## [Exercise]
List every line in the listing below that contains the word "name".

## [Collected data]
* * * * *

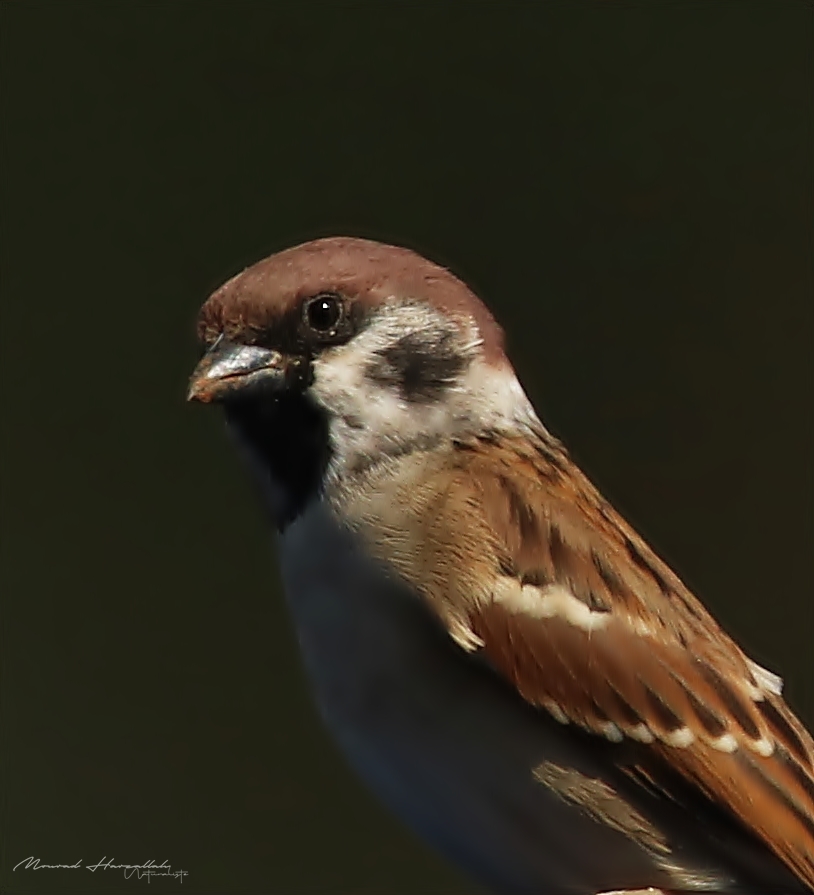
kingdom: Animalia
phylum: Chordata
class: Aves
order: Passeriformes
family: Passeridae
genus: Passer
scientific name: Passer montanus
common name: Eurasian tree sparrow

* * * * *

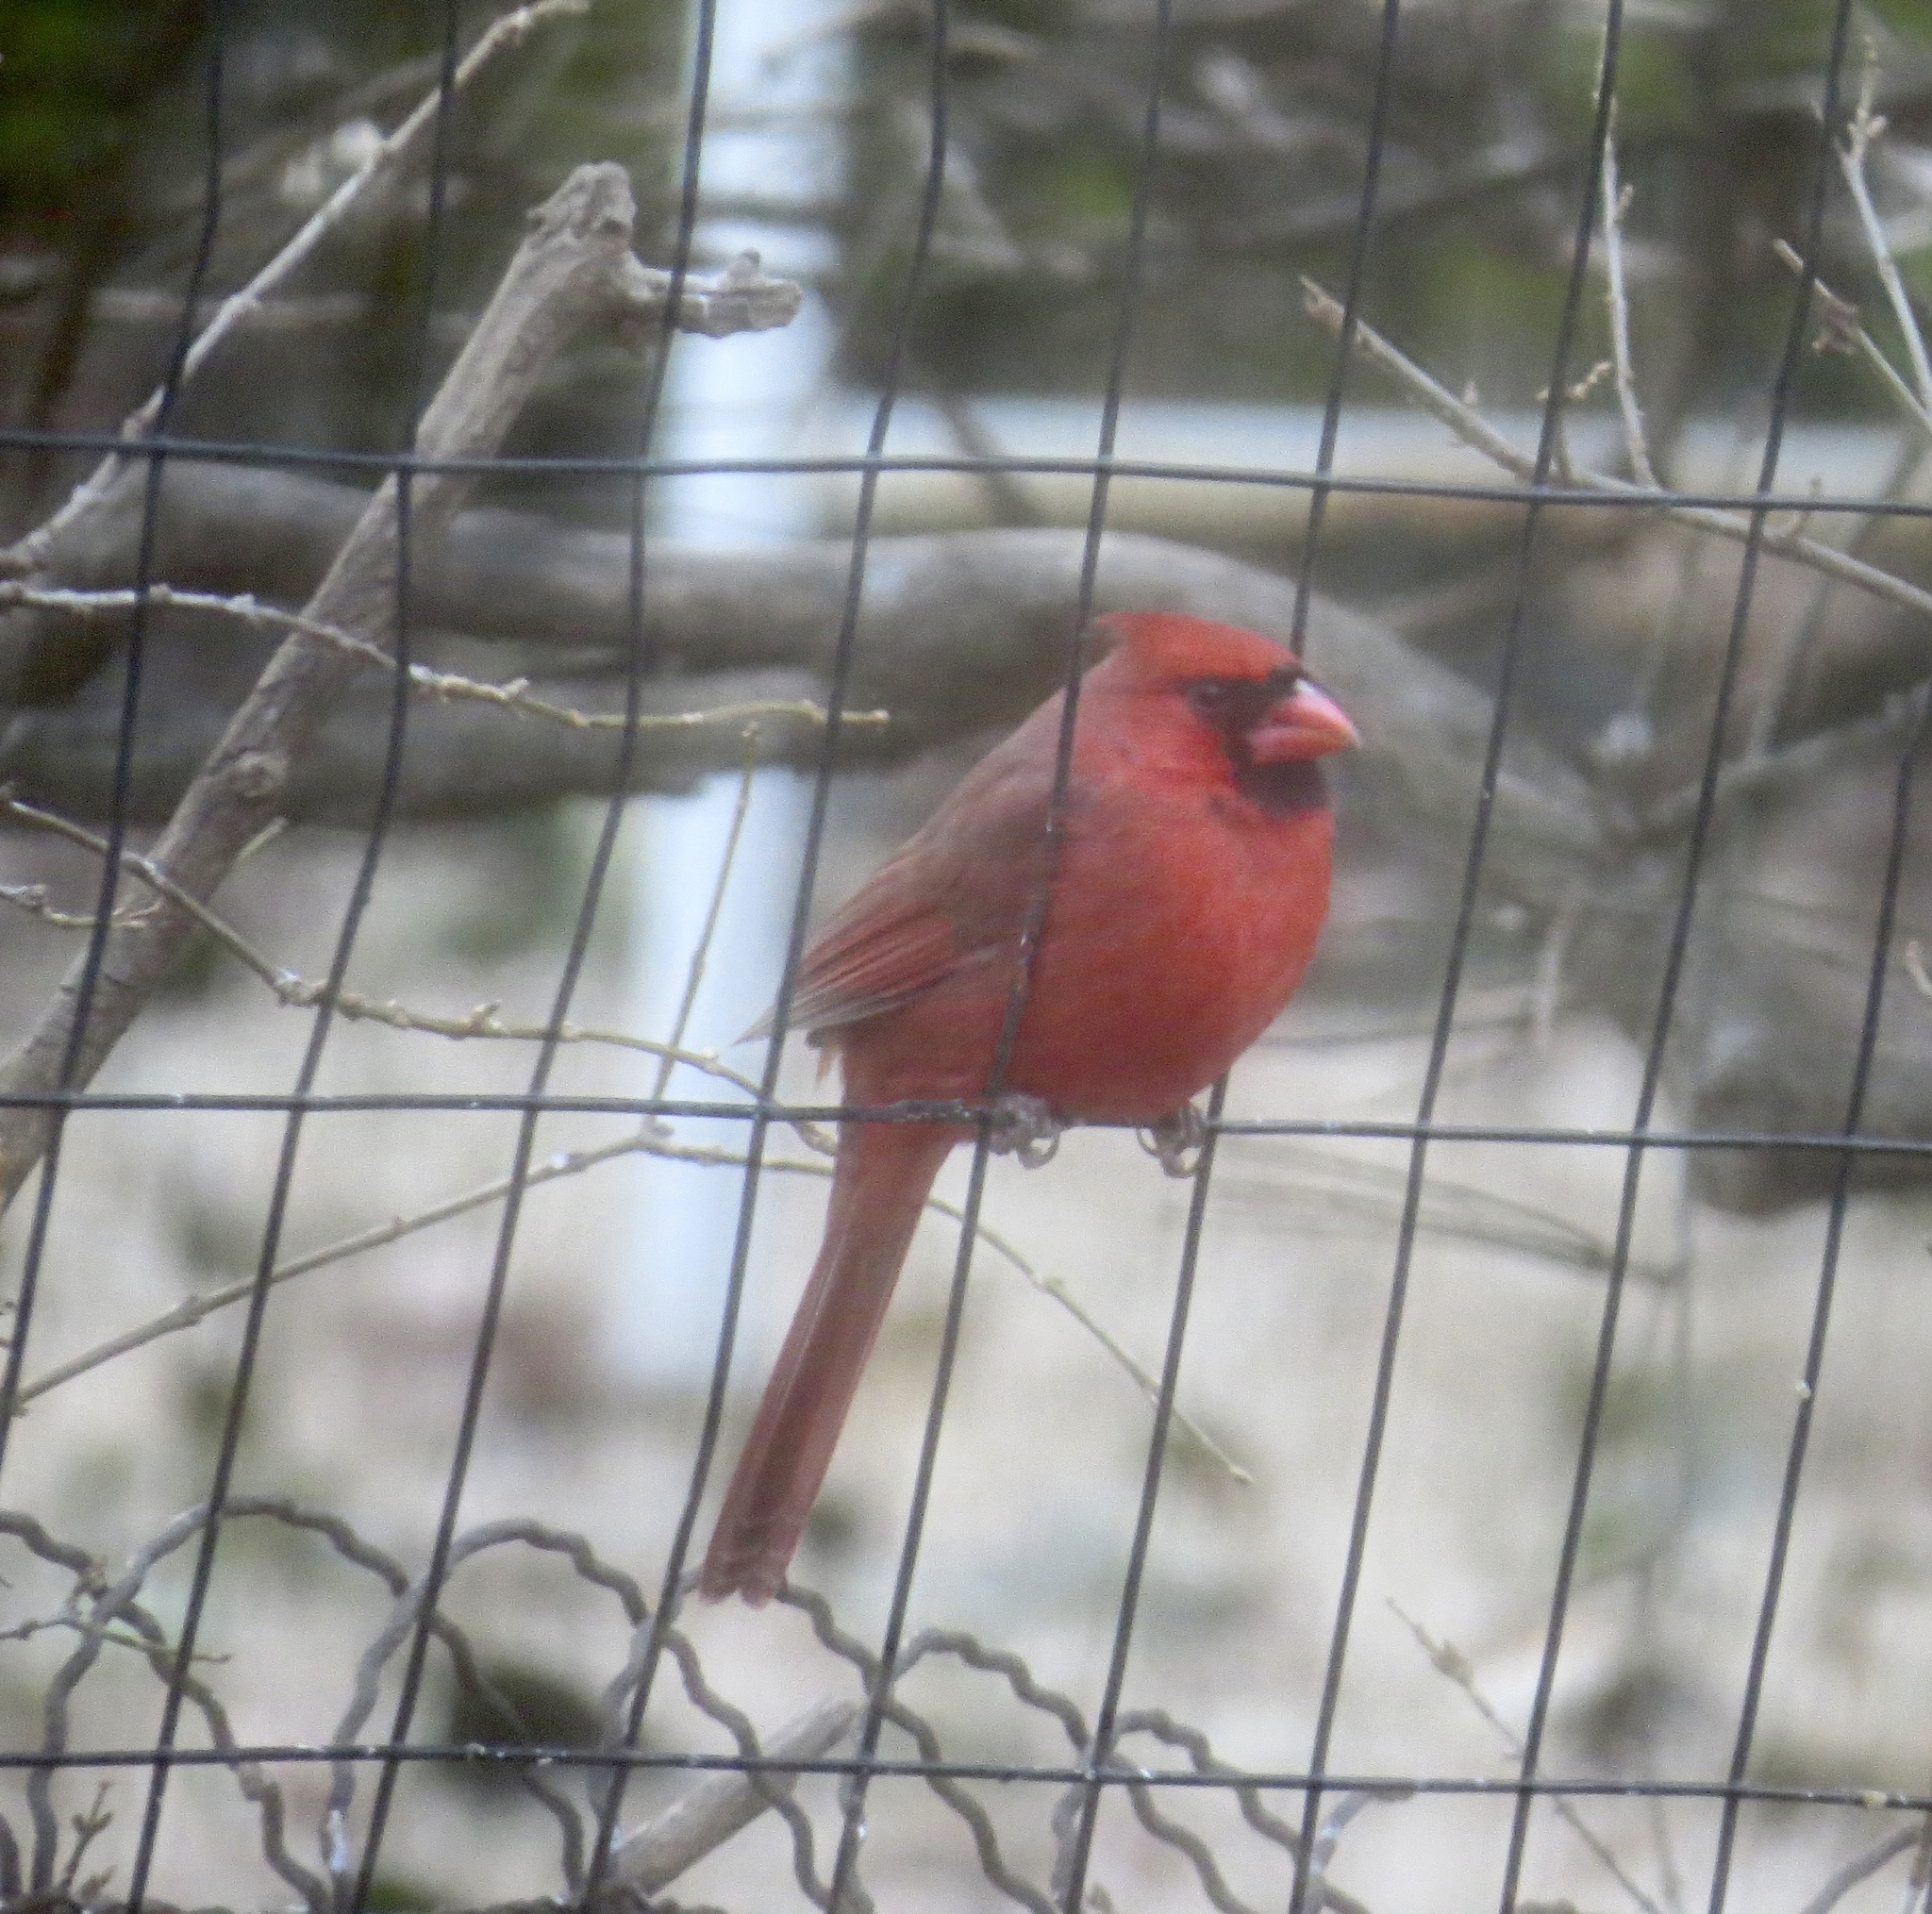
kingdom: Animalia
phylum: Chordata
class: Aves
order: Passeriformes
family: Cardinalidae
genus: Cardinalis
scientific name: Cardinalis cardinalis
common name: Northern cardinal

* * * * *

## [Finished task]
scientific name: Passer montanus
common name: Eurasian tree sparrow
scientific name: Cardinalis cardinalis
common name: Northern cardinal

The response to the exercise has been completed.